This book provides a comprehensive assessment of the legal issues surrounding
the implementation of REDD+ in Indonesia. REDD+ includes countries’
efforts to reduce emissions from deforestation and forest degradation as well as
fostering conservation, sustainable forest management, and enhancing forest
carbon stocks. The focus on Indonesia provides a lens through which to
understand the many difficulties that tropical rainforest developing countries
face when engaging with the REDD+ project. In the first place, they must
engage in the international REDD+ negotiations under the United Nations
Framework Convention on Climate Change (UNFCCC) so as to influence
the taking of any decisions that may affect them. Country positions are not
necessarily aligned, as some States look forward to participating in a REDD+
international carbon credit market while others eschew the market entirely
and prefer a public funding approach. In addition, the REDD+ decisions that
have emerged incrementally since 2007 place binding obligations on developing
countries to move gradually towards a system where their emissions
reduction activities can be internationally verified. As this book shows, this
must be achieved while at the same time complying with the REDD+ safeguards.
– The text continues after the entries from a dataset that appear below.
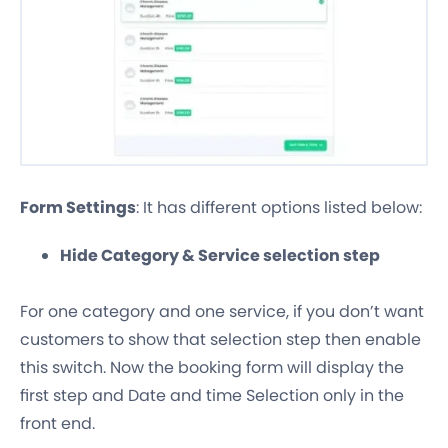
Form Settings
: It has different options listed below:
Hide Category & Service selection step
For one category and one service, if you don’t want
customers to show that selection step then enable
this switch. Now the booking form will display the
first step and Date and time Selection only in the
front end.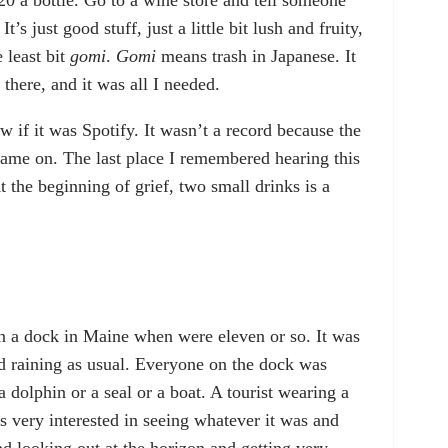
20 a bottle. Go to a wine store and tell someone
t’s just good stuff, just a little bit lush and fruity,
e least bit
gomi
.
Gomi
means trash in Japanese. It
 there, and it was all I needed.
 if it was Spotify. It wasn’t a record because the
ame on. The last place I remembered hearing this
 the beginning of grief, two small drinks is a
 a dock in Maine when were eleven or so. It was
 raining as usual. Everyone on the dock was
a dolphin or a seal or a boat. A tourist wearing a
as very interested in seeing whatever it was and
The obligations are, by any measure, significant. The purpose of this
book is to shine a light on Indonesia’s progress with embracing REDD+ as a
national priority for reducing its greenhouse gas emissions. This experience
can serve as a useful guide to those who wish to investigate comparatively
the implementation of REDD+ in other jurisdictions, albeit that differing
economic, social, cultural, legal and political structures will always provide
the prevailing context.
Deforestation in tropical rainforest countries is a significant contributor
to human-induced climate change. Deforestation, especially in the tropics,
contributes around 20 per cent of annual global greenhouse gas (GHG) emissions
and, in the case of Indonesia, amounts to 85 per cent of its annual emissions
from human activities (Sari et al. 2007: 3), making Indonesia the third
highest emitter of GHGs in the world. REDD+ is a key international policy
being adopted to reduce these GHGs and was formally adopted under the
UNFCCC at the Thirteenth Conference of the Parties (COP 13) in Bali.